## [Dataset entries]
§
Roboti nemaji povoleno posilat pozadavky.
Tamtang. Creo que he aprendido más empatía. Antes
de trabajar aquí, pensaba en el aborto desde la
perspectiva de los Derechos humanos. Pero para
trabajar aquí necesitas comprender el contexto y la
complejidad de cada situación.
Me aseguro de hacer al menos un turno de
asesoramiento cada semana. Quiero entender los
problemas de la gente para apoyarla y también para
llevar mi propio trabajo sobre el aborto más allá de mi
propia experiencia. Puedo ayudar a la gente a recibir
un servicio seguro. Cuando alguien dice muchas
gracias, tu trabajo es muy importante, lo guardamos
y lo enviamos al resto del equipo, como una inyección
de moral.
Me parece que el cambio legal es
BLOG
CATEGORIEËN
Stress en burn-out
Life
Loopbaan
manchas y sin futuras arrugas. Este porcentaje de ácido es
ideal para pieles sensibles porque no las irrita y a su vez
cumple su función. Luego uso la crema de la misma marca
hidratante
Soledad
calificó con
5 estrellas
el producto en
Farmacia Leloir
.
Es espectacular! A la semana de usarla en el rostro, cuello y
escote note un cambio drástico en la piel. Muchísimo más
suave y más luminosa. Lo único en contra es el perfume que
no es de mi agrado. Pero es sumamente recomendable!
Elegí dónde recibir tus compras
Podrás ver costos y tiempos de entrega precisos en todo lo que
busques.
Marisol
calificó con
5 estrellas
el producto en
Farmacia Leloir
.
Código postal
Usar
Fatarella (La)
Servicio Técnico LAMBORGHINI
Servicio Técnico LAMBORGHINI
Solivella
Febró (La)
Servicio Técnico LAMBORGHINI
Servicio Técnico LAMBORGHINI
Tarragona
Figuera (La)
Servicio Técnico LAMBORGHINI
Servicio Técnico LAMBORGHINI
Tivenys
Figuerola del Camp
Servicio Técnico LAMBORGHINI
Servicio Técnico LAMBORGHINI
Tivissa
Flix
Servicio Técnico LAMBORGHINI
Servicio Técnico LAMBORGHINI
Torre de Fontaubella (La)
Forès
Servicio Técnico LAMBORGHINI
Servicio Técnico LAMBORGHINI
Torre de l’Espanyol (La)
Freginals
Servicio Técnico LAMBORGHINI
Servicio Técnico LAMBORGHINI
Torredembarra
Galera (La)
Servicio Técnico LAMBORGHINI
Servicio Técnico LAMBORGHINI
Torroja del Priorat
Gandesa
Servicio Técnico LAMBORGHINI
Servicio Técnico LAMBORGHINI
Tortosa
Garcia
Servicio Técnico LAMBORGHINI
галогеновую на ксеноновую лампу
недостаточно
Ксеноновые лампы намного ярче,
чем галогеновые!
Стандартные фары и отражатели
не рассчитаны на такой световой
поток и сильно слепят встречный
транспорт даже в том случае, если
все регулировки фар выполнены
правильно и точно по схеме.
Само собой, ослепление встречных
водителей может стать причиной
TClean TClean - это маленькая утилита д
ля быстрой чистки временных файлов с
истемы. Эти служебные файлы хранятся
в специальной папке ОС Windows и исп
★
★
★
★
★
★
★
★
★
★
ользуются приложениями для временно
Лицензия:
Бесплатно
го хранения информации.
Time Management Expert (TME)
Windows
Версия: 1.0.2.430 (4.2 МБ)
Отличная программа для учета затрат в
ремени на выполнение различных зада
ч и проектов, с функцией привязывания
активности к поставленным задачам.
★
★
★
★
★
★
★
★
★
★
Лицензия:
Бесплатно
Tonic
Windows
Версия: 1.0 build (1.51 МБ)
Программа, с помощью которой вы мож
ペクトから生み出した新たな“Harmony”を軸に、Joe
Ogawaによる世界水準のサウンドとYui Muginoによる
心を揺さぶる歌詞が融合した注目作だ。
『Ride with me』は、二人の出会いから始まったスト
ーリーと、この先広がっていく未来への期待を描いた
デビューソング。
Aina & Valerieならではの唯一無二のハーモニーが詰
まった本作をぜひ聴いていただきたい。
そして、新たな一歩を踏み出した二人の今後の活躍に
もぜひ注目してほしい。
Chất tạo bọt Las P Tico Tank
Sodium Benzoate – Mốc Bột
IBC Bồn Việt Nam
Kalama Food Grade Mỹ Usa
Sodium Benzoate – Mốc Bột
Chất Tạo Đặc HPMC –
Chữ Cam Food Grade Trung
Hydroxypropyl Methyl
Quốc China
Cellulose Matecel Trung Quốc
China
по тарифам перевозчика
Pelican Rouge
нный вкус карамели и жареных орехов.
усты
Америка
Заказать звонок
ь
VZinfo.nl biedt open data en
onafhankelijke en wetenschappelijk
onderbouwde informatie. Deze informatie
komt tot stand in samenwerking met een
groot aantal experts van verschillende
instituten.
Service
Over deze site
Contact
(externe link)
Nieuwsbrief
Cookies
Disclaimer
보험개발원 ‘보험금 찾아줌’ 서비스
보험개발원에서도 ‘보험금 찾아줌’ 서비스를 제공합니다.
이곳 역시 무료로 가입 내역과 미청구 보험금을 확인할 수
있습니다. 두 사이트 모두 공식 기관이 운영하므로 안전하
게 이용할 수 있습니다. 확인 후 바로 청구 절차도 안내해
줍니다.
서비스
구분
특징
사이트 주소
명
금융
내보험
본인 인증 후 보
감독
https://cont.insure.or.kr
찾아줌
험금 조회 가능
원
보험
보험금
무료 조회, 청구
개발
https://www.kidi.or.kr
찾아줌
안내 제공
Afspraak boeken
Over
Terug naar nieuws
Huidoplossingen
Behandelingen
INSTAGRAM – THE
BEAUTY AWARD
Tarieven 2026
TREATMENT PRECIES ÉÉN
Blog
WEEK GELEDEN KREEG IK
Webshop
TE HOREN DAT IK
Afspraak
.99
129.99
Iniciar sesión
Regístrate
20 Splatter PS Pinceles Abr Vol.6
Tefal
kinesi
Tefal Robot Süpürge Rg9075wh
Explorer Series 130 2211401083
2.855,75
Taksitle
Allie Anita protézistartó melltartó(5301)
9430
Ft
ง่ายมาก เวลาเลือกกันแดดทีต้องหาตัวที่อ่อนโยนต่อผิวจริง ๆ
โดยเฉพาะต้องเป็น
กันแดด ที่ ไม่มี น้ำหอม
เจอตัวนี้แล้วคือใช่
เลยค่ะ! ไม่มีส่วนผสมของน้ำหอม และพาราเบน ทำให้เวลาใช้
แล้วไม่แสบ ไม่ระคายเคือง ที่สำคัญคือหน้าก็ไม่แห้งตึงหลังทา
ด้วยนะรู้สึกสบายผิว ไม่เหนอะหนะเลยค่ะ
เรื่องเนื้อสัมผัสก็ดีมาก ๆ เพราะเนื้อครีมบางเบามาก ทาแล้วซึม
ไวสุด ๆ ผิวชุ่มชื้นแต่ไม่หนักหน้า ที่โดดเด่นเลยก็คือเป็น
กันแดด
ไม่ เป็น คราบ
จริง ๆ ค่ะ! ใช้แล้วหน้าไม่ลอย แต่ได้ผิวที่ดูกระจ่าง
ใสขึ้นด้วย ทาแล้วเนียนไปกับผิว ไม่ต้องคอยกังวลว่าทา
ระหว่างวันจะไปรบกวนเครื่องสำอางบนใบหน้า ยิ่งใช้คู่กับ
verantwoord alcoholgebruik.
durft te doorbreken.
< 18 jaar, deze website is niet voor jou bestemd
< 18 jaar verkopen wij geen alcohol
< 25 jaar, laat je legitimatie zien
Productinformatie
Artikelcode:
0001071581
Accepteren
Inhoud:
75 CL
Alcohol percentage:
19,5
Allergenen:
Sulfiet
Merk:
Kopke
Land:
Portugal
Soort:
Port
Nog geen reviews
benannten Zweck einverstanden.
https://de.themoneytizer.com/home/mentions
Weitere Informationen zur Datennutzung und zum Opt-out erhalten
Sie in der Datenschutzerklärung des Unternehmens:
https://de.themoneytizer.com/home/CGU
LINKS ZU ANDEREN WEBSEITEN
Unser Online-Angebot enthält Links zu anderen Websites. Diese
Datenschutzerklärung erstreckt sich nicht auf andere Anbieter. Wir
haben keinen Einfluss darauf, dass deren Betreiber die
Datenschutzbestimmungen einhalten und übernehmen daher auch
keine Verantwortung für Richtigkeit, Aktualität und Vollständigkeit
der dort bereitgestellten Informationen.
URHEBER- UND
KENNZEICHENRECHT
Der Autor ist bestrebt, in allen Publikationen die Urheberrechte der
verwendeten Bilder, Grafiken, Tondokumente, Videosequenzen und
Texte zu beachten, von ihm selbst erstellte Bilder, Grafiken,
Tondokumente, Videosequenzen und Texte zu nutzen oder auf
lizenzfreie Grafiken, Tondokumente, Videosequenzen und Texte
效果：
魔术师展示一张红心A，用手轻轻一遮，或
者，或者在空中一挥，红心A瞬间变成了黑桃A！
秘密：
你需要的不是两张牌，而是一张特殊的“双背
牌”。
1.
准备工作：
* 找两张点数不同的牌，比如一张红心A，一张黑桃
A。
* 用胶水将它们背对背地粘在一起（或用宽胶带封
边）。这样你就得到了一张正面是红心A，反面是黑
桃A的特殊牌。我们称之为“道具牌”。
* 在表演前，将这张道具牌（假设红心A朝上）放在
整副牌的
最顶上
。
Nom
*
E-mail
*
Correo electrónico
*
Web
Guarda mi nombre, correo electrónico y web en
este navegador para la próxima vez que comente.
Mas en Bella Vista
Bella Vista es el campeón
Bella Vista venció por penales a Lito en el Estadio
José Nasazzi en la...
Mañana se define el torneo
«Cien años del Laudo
§
## [Written task]
Among the entries above, how many lines hold the string "Vista"? Answer with the bare number.

## [Answer]
3